Ma to być kolejny, symboliczny i namacalny dowód uczczenia tysięcznej rocznicy koronacji dwóch pierwszych królów Polski w Gnieźnie; pamiątka jubileuszowego roku 2025. Książę Mieszko I i księżna Dobrawa zmaterializują się w postaci rzeźby odlanej z brązu metodą wosku traconego i postawieni zostaną na postumencie o wysokości 5 cm. Ich wysokość ma być zbliżona do wysokości i gabarytów dorosłego człowieka, ale nie przekraczać wysokości 2,20 m. Pomnik będzie podświetlony.
Usytuowany ma zostać przy południowym krańcu jeziora Jelonek, po lewej stronie mostku zawieszonego nad strugą dopływu do jeziora. Postacie księcia i księżnej w ciąży z nienarodzonym jeszcze Bolesławem mają nawiązywać do chwili, gdy Mieszko wyrusza na decydującą rozprawę z zagrażającym mu Wichmanem – stojącym na czele pogańskich Redarów i Wolinian wrogiem, latem roku 967. Pomnik ma nawiązywać do toposu pożegnania przez małżonkę wojownika wyruszającego na wojnę, co wielokrotnie przedstawiano choćby na obrazach. Tak zapisano ten gest w koncepcji programowej autorstwa Sławomira Uty: „Rok 967 to punkt przełomowy w życiu księcia Mieszka. Z jednej strony zdobył on potężnego sojusznika, ród Przemyślidów, którym to przymierzem osłabił głównego przeciwnika, awanturniczego margrabię Wichmana przewodzącego Wieletom.

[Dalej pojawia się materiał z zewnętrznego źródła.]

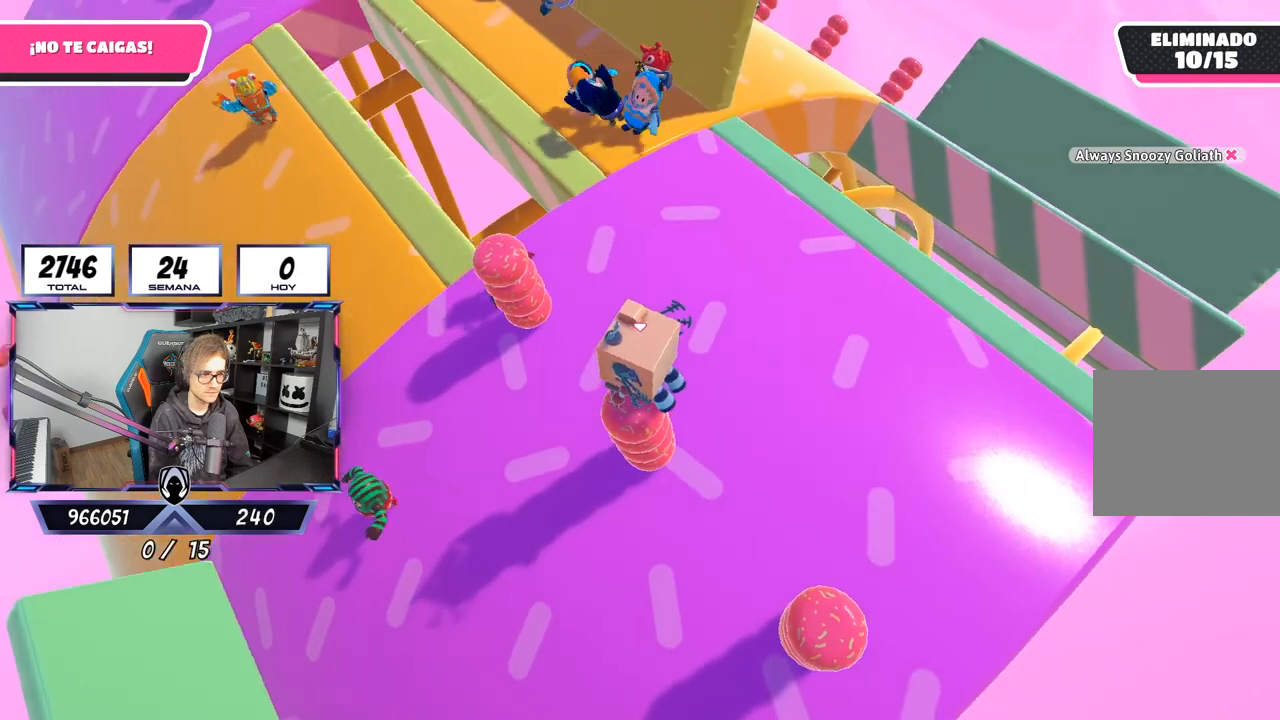
{"buttons": [], "left_stick": "center", "right_stick": "center", "events": [[200, "right_stick", "left"], [383, "right_stick", "center"]]}
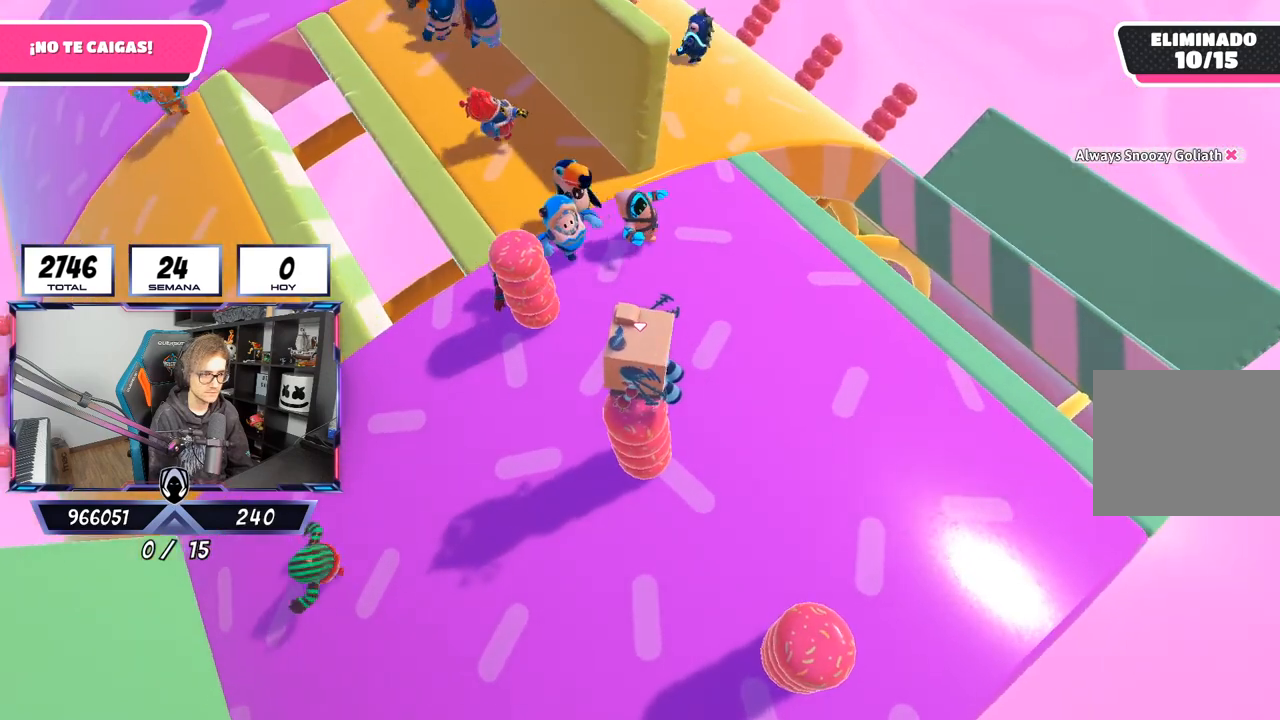
{"buttons": [], "left_stick": "center", "right_stick": "left", "events": [[33, "right_stick", "left"], [267, "left_stick", "left"], [333, "left_stick", "center"]]}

Z drugiej strony zapewnił sobie potomka. Nie wie jedynie, czy dziecko w łonie Dobrawy to następca tronu, czy córka, gwarantująca możliwość zawarcia kolejnego przymierza. Natomiast każdy posiadający podstawową wiedzę historyczną widz wie, że dzieckiem noszonym przez księżnę jest pierworodny syn pary książęcej, przyszły król, Bolesław Chrobry” – czytamy w opisie pomnika. Dalej dowiadujemy się, że „postać Dobrawy mową ciała wyraża zarówno przyrodzoną dobroć, jak i troskę o losy władztwa jej męża oraz swoje, a także wspomniane wyżej więzi łączące ją z mężem – zachowanie i układ ciała typowy jest dla młodej i urodziwej kobiety w zaawansowanej ciąży. Zwrócona ku mężowi, z wyrazem troski i czułości na twarzy, jedną z dłoni wskazuje kierunek, w którym podążyć ma książę”.

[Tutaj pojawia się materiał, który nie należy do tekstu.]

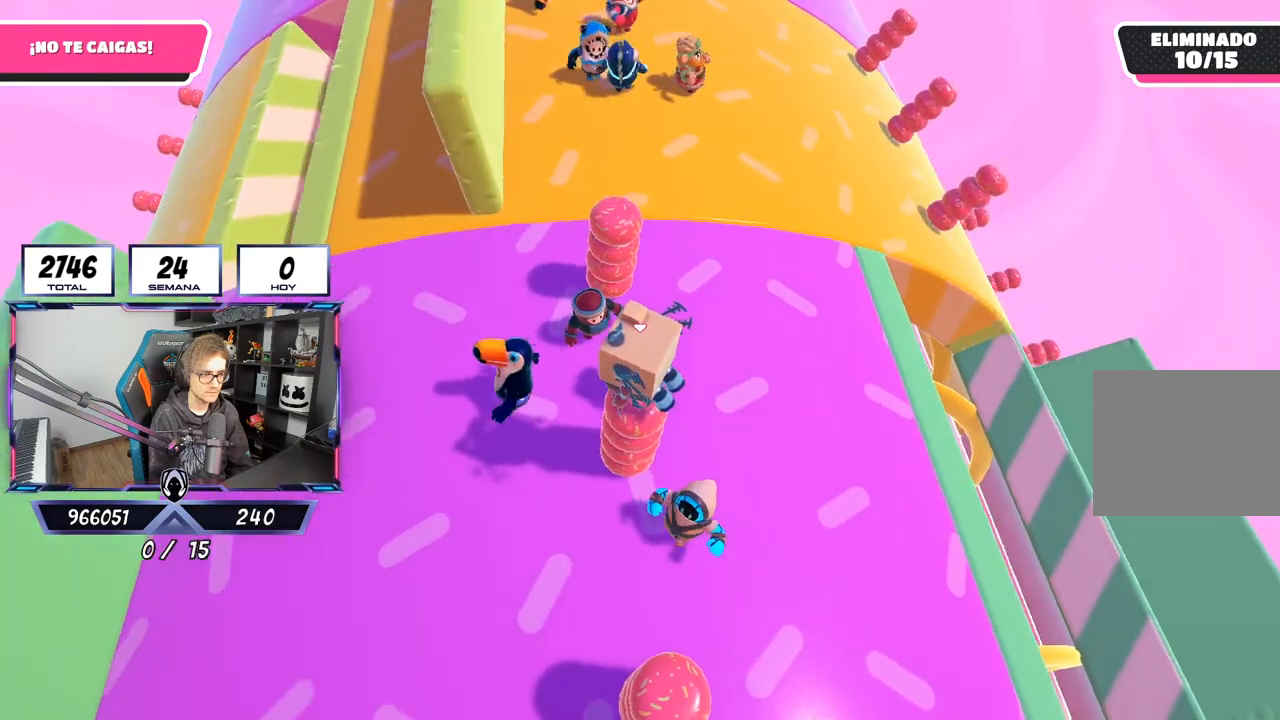
{"buttons": [], "left_stick": "center", "right_stick": "left", "events": [[100, "left_stick", "left"], [167, "left_stick", "center"]]}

Dobrawa ma mieć „strój bogaty, wskazujący na szlachetne urodzenie i najwyższą funkcję kobiecą sprawowaną w państwie Mieszka”, natomiast sam Mieszko ma być gotowy do „wyruszenia na wyprawę, w pełnym rynsztunku bojowym. To wytrawny wojownik, zaprawiony w bojach. Z całą pewnością jeszcze przed przejęciem władzy posiadał swoją drużynę i wprawiał się w sztuce wojennej” – przedstawiono w dokumencie szczegóły detali pomnika. Jak jednak zapewniono w dokumentacji przetargowej – ostatecznie to artysta rzeźbiarz w ramach swobody wyrazu artystycznego nada pomnikowi ostateczny wymiar, a wszelkie opisy i projekty są tylko ogólnym wskazaniem. Pomnik ma być ukończony w ciągu 8 miesięcy od daty podpisania umowy z wykonawcą.